BEGIN

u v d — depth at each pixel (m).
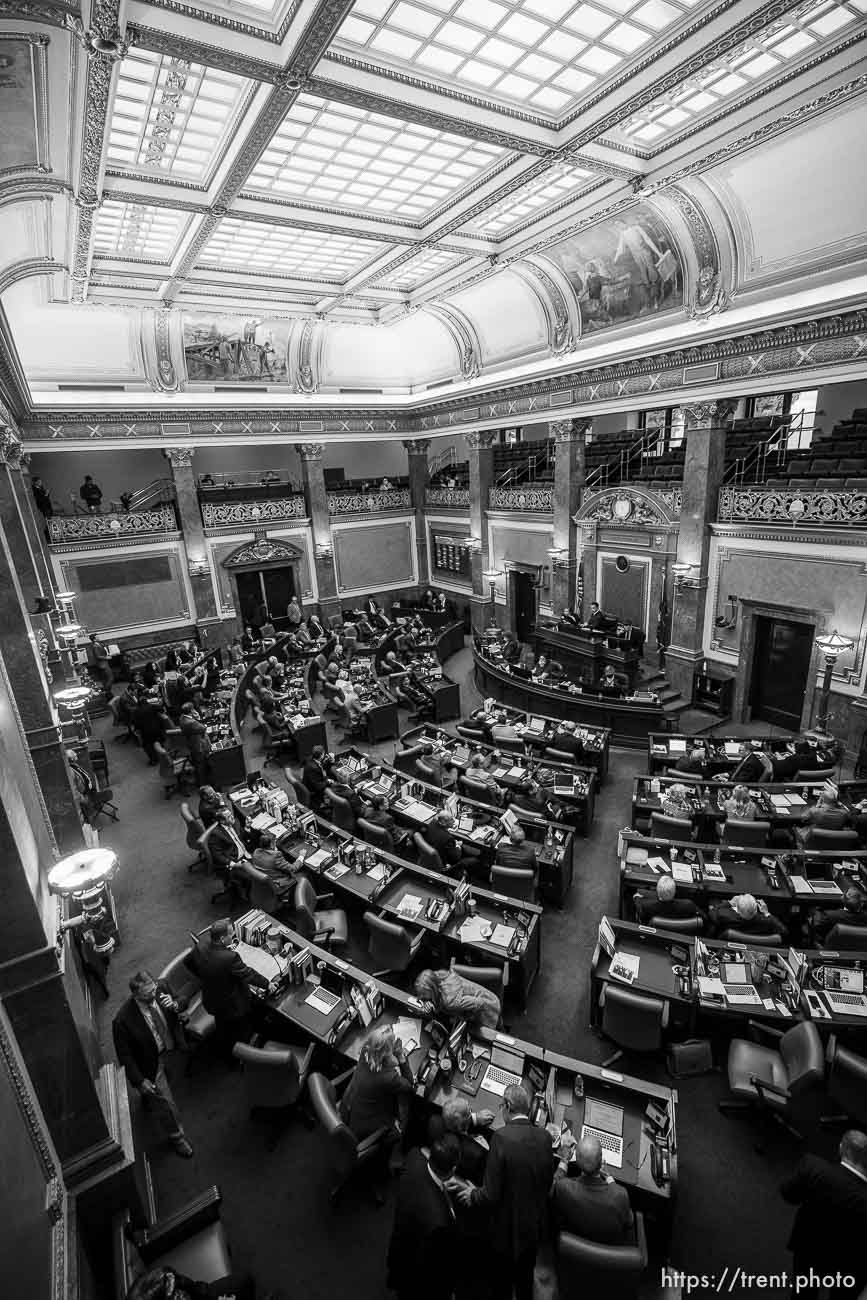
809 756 10.98
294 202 10.70
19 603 6.82
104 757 13.15
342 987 6.13
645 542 16.92
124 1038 5.21
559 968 7.76
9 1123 3.29
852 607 12.45
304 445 22.69
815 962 6.04
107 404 18.58
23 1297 2.88
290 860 8.28
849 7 6.63
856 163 10.05
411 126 8.69
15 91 6.16
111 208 10.42
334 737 15.52
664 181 10.15
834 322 11.40
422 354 22.48
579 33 6.84
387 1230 5.08
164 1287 3.71
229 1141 5.82
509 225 12.55
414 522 26.42
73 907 5.59
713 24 6.59
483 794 10.16
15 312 15.26
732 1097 6.04
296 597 23.84
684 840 8.92
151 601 20.84
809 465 13.73
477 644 20.05
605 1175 4.09
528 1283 4.20
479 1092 5.01
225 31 6.16
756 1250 4.86
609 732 12.42
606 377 16.25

END

Write out only those lines of the entries that lie between the line containing "19 603 6.82" and the last line, inclusive, reproducing them exactly.

19 603 6.82
104 757 13.15
342 987 6.13
645 542 16.92
124 1038 5.21
559 968 7.76
9 1123 3.29
852 607 12.45
304 445 22.69
815 962 6.04
107 404 18.58
23 1297 2.88
290 860 8.28
849 7 6.63
856 163 10.05
411 126 8.69
15 91 6.16
111 208 10.42
334 737 15.52
664 181 10.15
834 322 11.40
422 354 22.48
579 33 6.84
387 1230 5.08
164 1287 3.71
229 1141 5.82
509 225 12.55
414 522 26.42
73 907 5.59
713 24 6.59
483 794 10.16
15 312 15.26
732 1097 6.04
296 597 23.84
684 840 8.92
151 601 20.84
809 465 13.73
477 644 20.05
605 1175 4.09
528 1283 4.20
479 1092 5.01
225 31 6.16
756 1250 4.86
609 732 12.42
606 377 16.25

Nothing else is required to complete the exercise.